### To be done
Copy out, word for word, everything from the start of the lines down to and including the line that contains "1079 33 5 3 - 1.3".
··· Data supplied ···
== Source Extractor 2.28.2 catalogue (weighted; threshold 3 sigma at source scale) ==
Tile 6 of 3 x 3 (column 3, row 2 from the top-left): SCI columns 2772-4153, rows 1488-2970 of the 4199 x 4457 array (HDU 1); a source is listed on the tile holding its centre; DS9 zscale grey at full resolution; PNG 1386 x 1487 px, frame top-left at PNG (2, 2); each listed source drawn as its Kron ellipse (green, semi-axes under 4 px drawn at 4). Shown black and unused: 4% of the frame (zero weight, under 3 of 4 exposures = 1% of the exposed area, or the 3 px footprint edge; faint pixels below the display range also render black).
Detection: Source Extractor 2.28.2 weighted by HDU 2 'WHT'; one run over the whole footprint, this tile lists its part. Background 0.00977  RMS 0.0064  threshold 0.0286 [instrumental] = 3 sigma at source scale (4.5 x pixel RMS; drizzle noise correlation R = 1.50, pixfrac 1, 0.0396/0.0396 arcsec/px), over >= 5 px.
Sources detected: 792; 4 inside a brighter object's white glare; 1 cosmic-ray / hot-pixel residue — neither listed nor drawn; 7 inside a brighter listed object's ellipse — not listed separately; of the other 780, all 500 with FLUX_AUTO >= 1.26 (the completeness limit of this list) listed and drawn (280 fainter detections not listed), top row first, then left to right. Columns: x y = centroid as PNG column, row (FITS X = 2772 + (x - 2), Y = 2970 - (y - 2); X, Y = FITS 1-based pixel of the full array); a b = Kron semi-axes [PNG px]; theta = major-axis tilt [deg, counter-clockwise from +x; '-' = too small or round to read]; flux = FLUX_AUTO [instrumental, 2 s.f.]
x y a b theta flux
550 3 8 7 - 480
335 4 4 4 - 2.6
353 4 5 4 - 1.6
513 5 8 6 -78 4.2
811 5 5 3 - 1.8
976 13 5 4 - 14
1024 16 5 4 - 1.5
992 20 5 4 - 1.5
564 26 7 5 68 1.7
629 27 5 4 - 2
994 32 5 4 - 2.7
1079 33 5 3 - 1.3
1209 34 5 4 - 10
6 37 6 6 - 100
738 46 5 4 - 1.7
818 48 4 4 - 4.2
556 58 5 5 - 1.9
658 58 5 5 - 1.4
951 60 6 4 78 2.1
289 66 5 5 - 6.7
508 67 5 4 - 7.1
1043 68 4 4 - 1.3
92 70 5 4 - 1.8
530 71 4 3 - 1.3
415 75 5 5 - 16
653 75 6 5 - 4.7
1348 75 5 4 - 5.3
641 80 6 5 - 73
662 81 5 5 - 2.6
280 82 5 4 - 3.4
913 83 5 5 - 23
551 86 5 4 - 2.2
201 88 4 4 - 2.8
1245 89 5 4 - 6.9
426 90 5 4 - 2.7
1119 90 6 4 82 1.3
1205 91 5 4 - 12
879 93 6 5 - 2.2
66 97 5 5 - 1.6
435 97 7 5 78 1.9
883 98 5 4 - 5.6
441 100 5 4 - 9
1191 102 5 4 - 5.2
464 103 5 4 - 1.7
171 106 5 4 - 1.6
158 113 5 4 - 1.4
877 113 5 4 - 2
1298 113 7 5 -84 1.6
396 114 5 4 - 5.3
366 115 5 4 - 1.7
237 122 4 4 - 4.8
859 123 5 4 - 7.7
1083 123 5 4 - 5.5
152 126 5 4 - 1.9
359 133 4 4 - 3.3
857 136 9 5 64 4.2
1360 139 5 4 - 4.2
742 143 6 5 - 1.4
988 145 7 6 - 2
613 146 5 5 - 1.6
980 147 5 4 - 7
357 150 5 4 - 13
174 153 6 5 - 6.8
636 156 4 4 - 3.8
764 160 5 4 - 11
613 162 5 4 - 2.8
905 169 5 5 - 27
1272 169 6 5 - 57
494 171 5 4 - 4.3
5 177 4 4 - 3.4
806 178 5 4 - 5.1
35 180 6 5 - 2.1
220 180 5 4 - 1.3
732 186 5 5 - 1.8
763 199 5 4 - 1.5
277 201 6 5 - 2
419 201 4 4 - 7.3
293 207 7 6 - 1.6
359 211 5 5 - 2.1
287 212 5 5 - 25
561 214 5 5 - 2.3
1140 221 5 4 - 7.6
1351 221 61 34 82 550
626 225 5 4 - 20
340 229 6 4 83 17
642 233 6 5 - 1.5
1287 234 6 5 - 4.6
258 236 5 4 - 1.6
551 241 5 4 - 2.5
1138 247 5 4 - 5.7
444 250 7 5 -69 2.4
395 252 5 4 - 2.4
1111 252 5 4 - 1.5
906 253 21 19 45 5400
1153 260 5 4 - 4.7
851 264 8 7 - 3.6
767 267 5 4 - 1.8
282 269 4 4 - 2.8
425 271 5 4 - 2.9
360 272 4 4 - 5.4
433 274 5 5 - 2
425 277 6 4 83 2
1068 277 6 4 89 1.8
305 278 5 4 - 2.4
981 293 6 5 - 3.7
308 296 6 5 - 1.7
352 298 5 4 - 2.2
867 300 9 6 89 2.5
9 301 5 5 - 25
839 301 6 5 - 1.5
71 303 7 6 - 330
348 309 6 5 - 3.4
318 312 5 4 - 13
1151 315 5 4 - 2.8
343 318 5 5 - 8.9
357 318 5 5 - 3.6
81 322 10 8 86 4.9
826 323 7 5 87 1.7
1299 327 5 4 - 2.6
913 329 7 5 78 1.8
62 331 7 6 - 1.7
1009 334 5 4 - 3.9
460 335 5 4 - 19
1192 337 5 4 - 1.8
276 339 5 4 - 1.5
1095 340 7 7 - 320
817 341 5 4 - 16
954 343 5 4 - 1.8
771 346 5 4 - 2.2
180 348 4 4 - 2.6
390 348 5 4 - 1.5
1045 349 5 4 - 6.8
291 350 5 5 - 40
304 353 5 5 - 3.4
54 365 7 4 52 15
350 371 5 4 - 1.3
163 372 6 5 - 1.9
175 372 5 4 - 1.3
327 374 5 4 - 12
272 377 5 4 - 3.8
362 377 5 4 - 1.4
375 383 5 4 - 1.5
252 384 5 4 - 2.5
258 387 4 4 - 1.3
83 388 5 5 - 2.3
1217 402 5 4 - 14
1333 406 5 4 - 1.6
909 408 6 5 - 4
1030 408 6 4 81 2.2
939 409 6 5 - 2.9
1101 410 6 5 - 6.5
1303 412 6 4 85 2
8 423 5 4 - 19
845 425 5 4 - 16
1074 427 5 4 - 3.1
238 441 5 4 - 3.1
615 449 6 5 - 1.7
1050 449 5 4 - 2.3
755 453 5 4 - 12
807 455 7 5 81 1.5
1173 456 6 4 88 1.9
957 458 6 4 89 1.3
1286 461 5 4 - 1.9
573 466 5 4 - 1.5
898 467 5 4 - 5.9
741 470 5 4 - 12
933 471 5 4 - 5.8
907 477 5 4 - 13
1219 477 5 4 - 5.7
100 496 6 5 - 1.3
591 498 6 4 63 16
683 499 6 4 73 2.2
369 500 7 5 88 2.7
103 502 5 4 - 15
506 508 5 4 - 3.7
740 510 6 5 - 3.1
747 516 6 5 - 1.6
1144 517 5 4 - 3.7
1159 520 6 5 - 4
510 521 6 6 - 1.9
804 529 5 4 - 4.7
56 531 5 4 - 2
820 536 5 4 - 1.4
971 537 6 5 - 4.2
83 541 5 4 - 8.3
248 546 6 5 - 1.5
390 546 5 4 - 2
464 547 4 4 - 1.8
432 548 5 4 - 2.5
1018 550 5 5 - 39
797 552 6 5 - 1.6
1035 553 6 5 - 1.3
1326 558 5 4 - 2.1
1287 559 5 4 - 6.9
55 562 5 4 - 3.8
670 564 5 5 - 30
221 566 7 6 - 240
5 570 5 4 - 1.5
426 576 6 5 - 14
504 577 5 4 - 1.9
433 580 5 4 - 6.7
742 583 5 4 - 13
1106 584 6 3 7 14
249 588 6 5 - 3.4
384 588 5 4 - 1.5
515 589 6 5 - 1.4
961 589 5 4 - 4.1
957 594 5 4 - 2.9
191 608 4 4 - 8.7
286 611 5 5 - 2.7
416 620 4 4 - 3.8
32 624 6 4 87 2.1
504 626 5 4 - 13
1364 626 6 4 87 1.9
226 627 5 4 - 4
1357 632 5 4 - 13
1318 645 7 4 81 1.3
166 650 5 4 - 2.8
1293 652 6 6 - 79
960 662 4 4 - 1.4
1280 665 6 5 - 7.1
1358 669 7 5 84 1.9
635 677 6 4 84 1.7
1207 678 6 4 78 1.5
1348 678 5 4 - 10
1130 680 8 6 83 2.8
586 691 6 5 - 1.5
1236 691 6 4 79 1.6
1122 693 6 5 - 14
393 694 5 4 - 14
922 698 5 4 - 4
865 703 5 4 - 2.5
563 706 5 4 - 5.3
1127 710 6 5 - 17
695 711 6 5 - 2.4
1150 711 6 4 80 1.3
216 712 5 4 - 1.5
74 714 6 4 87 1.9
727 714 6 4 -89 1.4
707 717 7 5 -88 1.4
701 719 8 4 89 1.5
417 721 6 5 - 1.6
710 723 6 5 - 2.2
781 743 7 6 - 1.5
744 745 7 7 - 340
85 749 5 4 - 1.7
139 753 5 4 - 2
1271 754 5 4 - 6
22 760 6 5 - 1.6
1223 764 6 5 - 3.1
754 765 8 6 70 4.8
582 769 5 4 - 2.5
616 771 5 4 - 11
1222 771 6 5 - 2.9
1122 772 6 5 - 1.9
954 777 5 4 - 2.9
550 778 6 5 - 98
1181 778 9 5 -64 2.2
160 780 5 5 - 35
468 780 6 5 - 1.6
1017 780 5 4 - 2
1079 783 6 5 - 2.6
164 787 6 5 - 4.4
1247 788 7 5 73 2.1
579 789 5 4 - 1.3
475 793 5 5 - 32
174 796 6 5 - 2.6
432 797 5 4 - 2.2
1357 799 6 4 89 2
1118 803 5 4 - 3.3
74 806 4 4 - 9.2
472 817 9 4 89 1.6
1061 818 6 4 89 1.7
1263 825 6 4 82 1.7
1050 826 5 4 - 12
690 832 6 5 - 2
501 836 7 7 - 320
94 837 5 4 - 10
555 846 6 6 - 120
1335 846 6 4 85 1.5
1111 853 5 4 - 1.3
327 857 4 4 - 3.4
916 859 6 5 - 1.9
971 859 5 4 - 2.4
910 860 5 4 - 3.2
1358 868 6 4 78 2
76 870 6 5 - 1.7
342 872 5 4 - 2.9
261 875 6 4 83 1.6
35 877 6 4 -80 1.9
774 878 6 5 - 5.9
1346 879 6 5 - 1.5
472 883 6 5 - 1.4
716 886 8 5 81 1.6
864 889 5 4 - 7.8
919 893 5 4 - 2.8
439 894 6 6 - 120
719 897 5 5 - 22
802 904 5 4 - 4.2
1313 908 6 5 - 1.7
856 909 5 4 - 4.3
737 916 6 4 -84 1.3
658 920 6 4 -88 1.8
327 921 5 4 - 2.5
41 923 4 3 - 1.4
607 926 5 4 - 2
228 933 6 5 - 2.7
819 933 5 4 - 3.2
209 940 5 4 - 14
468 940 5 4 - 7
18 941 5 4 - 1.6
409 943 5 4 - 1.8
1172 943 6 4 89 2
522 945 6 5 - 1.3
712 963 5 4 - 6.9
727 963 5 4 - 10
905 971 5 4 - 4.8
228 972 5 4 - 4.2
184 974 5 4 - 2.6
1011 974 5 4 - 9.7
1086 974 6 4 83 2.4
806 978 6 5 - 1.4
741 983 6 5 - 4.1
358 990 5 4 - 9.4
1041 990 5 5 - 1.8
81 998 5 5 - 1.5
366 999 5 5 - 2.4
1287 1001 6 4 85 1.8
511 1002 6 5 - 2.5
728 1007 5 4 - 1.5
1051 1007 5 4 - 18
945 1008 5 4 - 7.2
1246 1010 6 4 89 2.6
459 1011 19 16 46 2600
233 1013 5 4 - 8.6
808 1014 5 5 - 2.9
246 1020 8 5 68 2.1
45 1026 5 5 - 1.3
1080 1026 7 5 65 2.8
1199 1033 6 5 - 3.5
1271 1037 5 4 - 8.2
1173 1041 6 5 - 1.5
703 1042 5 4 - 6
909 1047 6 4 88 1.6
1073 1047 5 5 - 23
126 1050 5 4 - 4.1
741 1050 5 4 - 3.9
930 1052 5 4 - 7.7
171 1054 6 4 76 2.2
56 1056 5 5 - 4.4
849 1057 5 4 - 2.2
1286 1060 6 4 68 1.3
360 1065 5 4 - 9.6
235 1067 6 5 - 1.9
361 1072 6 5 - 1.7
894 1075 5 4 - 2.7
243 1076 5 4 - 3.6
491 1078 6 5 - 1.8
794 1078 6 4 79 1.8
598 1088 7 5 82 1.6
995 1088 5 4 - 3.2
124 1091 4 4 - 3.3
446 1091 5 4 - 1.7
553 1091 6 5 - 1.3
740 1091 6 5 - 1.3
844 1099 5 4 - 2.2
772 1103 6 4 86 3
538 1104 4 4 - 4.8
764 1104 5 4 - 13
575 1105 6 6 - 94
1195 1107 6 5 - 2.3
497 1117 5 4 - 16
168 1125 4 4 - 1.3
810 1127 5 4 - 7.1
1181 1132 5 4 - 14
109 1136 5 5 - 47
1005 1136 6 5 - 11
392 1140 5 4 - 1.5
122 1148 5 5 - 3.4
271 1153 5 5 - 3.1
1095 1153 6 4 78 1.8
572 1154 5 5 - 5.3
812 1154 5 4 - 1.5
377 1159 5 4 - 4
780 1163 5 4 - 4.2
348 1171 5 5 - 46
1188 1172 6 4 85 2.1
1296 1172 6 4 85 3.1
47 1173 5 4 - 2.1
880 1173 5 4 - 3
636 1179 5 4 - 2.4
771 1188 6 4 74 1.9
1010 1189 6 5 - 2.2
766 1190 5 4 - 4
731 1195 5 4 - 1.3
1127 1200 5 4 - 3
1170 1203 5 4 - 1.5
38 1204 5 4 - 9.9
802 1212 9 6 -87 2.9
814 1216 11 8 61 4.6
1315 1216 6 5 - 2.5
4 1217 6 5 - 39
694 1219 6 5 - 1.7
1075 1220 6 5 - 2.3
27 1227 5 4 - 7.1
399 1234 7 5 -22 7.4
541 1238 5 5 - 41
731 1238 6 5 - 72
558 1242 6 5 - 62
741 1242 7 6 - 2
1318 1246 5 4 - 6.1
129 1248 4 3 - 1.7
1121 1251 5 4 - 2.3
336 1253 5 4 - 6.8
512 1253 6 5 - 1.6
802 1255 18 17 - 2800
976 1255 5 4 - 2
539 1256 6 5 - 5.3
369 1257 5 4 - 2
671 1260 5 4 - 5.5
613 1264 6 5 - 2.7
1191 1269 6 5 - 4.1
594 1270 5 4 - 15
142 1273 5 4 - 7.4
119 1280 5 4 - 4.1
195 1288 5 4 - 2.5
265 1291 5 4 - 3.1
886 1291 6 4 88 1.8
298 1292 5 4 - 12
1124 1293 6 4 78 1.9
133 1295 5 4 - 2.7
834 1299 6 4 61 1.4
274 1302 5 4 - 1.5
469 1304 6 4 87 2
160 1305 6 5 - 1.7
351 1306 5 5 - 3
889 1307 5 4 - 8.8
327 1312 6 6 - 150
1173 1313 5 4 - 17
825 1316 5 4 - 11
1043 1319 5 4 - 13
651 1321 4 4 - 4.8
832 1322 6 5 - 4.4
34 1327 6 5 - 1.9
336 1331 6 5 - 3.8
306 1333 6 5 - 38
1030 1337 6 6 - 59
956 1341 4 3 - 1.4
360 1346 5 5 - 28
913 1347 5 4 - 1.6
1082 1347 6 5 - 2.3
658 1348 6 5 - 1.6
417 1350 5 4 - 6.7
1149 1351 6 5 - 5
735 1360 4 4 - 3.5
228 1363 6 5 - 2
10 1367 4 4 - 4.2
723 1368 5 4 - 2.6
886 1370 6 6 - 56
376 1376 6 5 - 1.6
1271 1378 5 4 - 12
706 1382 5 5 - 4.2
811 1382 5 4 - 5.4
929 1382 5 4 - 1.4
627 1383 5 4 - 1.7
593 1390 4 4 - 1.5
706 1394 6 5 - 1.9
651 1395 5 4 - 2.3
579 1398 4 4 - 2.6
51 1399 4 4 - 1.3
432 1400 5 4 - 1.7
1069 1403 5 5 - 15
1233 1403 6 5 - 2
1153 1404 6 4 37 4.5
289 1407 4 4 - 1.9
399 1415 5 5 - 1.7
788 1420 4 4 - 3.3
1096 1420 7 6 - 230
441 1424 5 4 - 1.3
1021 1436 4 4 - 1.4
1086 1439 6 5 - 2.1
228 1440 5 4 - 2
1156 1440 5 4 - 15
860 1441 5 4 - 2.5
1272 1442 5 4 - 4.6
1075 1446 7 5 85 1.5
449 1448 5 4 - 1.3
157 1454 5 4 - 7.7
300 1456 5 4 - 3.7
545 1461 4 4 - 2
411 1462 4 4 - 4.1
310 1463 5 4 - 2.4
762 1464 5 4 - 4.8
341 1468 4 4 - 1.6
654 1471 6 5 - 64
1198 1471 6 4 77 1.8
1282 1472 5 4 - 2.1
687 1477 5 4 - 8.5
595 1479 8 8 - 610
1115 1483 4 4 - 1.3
···
### Full solution
== Source Extractor 2.28.2 catalogue (weighted; threshold 3 sigma at source scale) ==
Tile 6 of 3 x 3 (column 3, row 2 from the top-left): SCI columns 2772-4153, rows 1488-2970 of the 4199 x 4457 array (HDU 1); a source is listed on the tile holding its centre; DS9 zscale grey at full resolution; PNG 1386 x 1487 px, frame top-left at PNG (2, 2); each listed source drawn as its Kron ellipse (green, semi-axes under 4 px drawn at 4). Shown black and unused: 4% of the frame (zero weight, under 3 of 4 exposures = 1% of the exposed area, or the 3 px footprint edge; faint pixels below the display range also render black).
Detection: Source Extractor 2.28.2 weighted by HDU 2 'WHT'; one run over the whole footprint, this tile lists its part. Background 0.00977  RMS 0.0064  threshold 0.0286 [instrumental] = 3 sigma at source scale (4.5 x pixel RMS; drizzle noise correlation R = 1.50, pixfrac 1, 0.0396/0.0396 arcsec/px), over >= 5 px.
Sources detected: 792; 4 inside a brighter object's white glare; 1 cosmic-ray / hot-pixel residue — neither listed nor drawn; 7 inside a brighter listed object's ellipse — not listed separately; of the other 780, all 500 with FLUX_AUTO >= 1.26 (the completeness limit of this list) listed and drawn (280 fainter detections not listed), top row first, then left to right. Columns: x y = centroid as PNG column, row (FITS X = 2772 + (x - 2), Y = 2970 - (y - 2); X, Y = FITS 1-based pixel of the full array); a b = Kron semi-axes [PNG px]; theta = major-axis tilt [deg, counter-clockwise from +x; '-' = too small or round to read]; flux = FLUX_AUTO [instrumental, 2 s.f.]
x y a b theta flux
550 3 8 7 - 480
335 4 4 4 - 2.6
353 4 5 4 - 1.6
513 5 8 6 -78 4.2
811 5 5 3 - 1.8
976 13 5 4 - 14
1024 16 5 4 - 1.5
992 20 5 4 - 1.5
564 26 7 5 68 1.7
629 27 5 4 - 2
994 32 5 4 - 2.7
1079 33 5 3 - 1.3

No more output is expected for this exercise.